Medicines were stored, managed and administered safely. PRN (as and when required medicines) protocols were not in place to detail how people communicated pain, why they needed the medicine and what the maximum dosages were. This is an area for improvement.

Assessments were in people’s care records for various areas such as medicine, dependency, and nutrition. However, the provider was unable to tell us how assessments had translated to the care provided. This was an area for improvement.

People were not always given information in a way they could understand. We made a recommendation about this. People told us that they did not feel confident to raise concerns. A complaints policy was in place which was displayed in the service. The policy was not displayed at a height where it would be visible, and it was not in an accessible format.

Staff and the registered manager understood their responsibility to protect people from abuse. Staff spoken with could explain how any suspected abuse would be reported.

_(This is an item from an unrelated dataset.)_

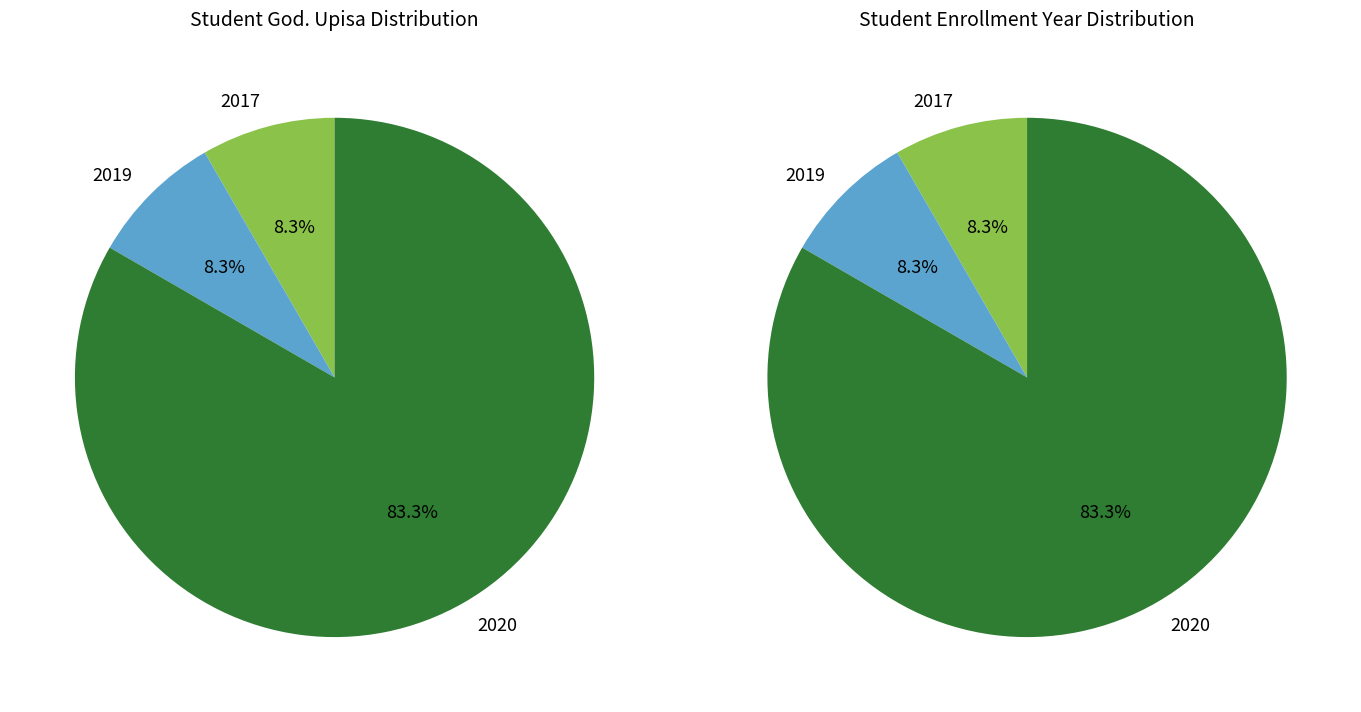

Which slice represents more than half of the pie?

2020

People received access to healthcare professionals.

For more details, please see the full report which is on the CQC website at www.cqc.org.uk

Rating at last inspection and update

The last rating for this service was requires improvement at a comprehensive inspection which was carried out on 20 November 2018 (published 31 January 2019). The service received a focused, shorter, inspection on 20 February 2019 (published 19 March 2019) which showed there had been an improvement to the Safe domain but the overall rating remained as requires improvement.

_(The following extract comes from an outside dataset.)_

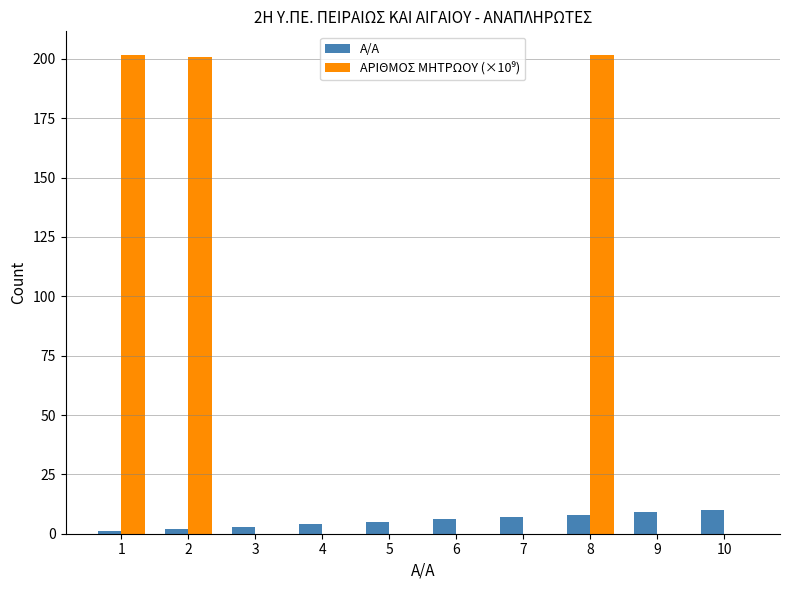

What is the total value across all series at 10?

10.0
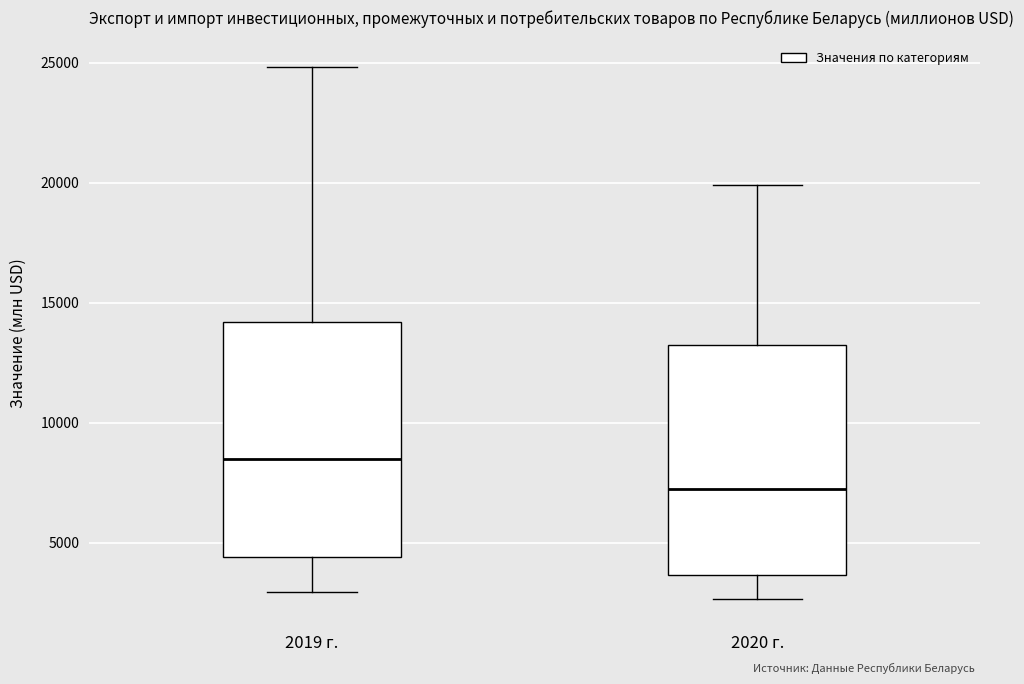

Reading left to right, transcribe this box plot: for each box, give where its median line is, the range the box spans, and where its two whiskers end, as read against the y-axis. The values are not printed on the chart, so give them approximately, as read against the axis.

2019 г.: median 8500, box 4500 to 14000, whiskers 3000 to 25000
2020 г.: median 7000, box 3500 to 13000, whiskers 2500 to 20000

The provider completed an action plan after the last inspection to show what they would do and by when to improve. They told us they would make the improvements by 21 May 2019.

At this inspection we found improvements had not been made, the service had deteriorated and the provider was still in breach of multiple regulations. This service has not reached a rating of good for the last five consecutive inspections.

Why we inspected

The inspection was prompted in part due to concerns received about people’s safety because of the staffing levels at the service and training provided to staff. A decision was made for us to inspect and examine those risks.

We found evidence that the provider needs to make improvements to the whole service. You can see what action we have asked the provider to take at the end of this full report. The overall rating for the service has deteriorated to Inadequate. This is based on the findings at this inspection.

Enforcement

At this inspection we have identified seven breaches in relation to; person centred care, dignity and respect, need for consent, safe care and treatment, premises and equipment, good governance and staffing.

Please see the action we have told the provider to take at the end of this report. Full information about CQC’s regulatory response to the more serious concerns found during inspections is added to reports after any representations and appeals have been concluded.

Follow up

We planned to meet with the provider following this report being published to discuss how they will make changes to ensure they improve their rating to at least good. We also planned to work with the local authority to monitor progress and return to visit as per our re-inspection programme. However, the provider has closed the service and applied to cancel their registration.

Special Measures:

The overall rating for this service is ‘Inadequate’ and the service is therefore in ‘special measures’. This means we will keep the service under review and, if we do not propose to cancel the provider’s registration, we will re-inspect within 6 months to check for significant improvements.

If the provider has not made enough improvement within this timeframe and there is still a rating of inadequate for any key question or overall rating, we will take action in line with our enforcement procedures. This will mean we will begin the process of preventing the provider from operating this service. This will usually lead to cancellation of their registration or to varying the conditions the registration.

For adult social care services, the maximum time for being in special measures will usually be no more than 12 months. If the service has demonstrated improvements when we inspect it. And it is no longer rated as inadequate for any of the five key questions it will no longer be in special measures.